About me

I am a Senior Applied Scientist in the Office of Applied Research at Microsoft. I’m working on fair, robust, and reliable machine learning. Before joining Microsoft, I got my Ph.D. at Stanford under supervision of Percy Liang and my M.S. at MIT under supervision of Martin Rinard.

Fairness. ML Models can lead to discrimination, and in light of their increasing prevalence, it is necessary to address this problem (see this note). In my research I try to understand how we can investigate and mitigate discrimination of ML models, and how to study the feedback loops created by ML models. Previously I have shown unexpected reasons that cause ML models to exhibit discrimination. For example, adding the same amount of feature noise to all individuals (ICML2020, blog post), or the inductive bias in overparameterized regimes (FAccT2021, blog post) can lead to discrimination. In addition, in scenarios when protected groups are not known a priori, or there is an exponential number of such groups, I showed that what kind of statistical measure is possible to measure loss discrepancy among groups (SafeML,ICLR2019).

Robustness.
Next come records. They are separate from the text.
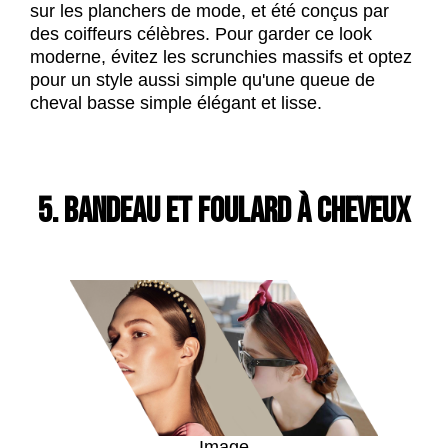
sur les planchers de mode, et été conçus par
des coiffeurs célèbres. Pour garder ce look
moderne, évitez les scrunchies massifs et optez
pour un style aussi simple qu'une queue de
cheval basse simple élégant et lisse.
5. BANDEAU ET FOULARD À CHEVEUX
Image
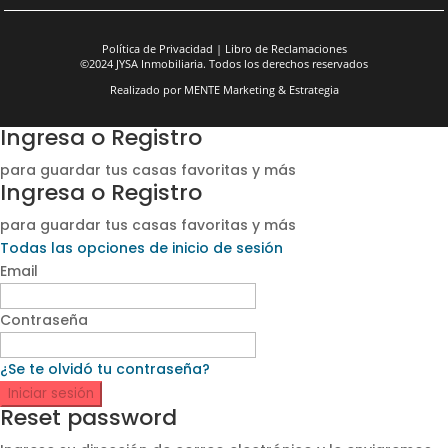
Política de Privacidad
|
Libro de Reclamaciones
©2024 JYSA Inmobiliaria. Todos los derechos reservados
Realizado por
MENTE Marketing & Estrategia
Ingresa o Registro
para guardar tus casas favoritas y más
Ingresa o Registro
para guardar tus casas favoritas y más
Todas las opciones de inicio de sesión
Email
Contraseña
¿Se te olvidó tu contraseña?
Iniciar sesión
Reset password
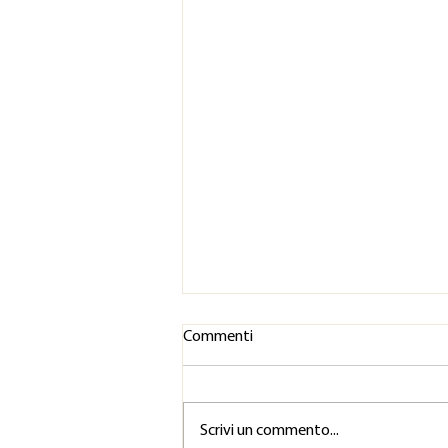
Commenti
Scrivi un commento...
One main concern about utilizing ML models in the real world is their poor performance in new domains, even when the new domain is slightly different from the training domain. The prevalence of unlabeled data can help ML models to perform better in new domains. I have shown how to leverage unlabeled data through pretraining and finetuning to achieve better performance in a new domain (ICLR2021). Furthermore, I have demonstrated how unlabeled data can be utilized to make a model robust against spurious features without losing accuracy (FAccT2021).

Reliability. When the system is learned from data, uncertainty pervades! How can we manage this uncertainty properly to achieve the precision requirement for critical applications? I am interested in selective classification where a model can abstain if it cannot provide a true prediction with high probability. Previously, I proposed a model for semantic mappings that only makes predictions if all models consistent with training data unanimously agree, resulting in 100% precision (ACL2016).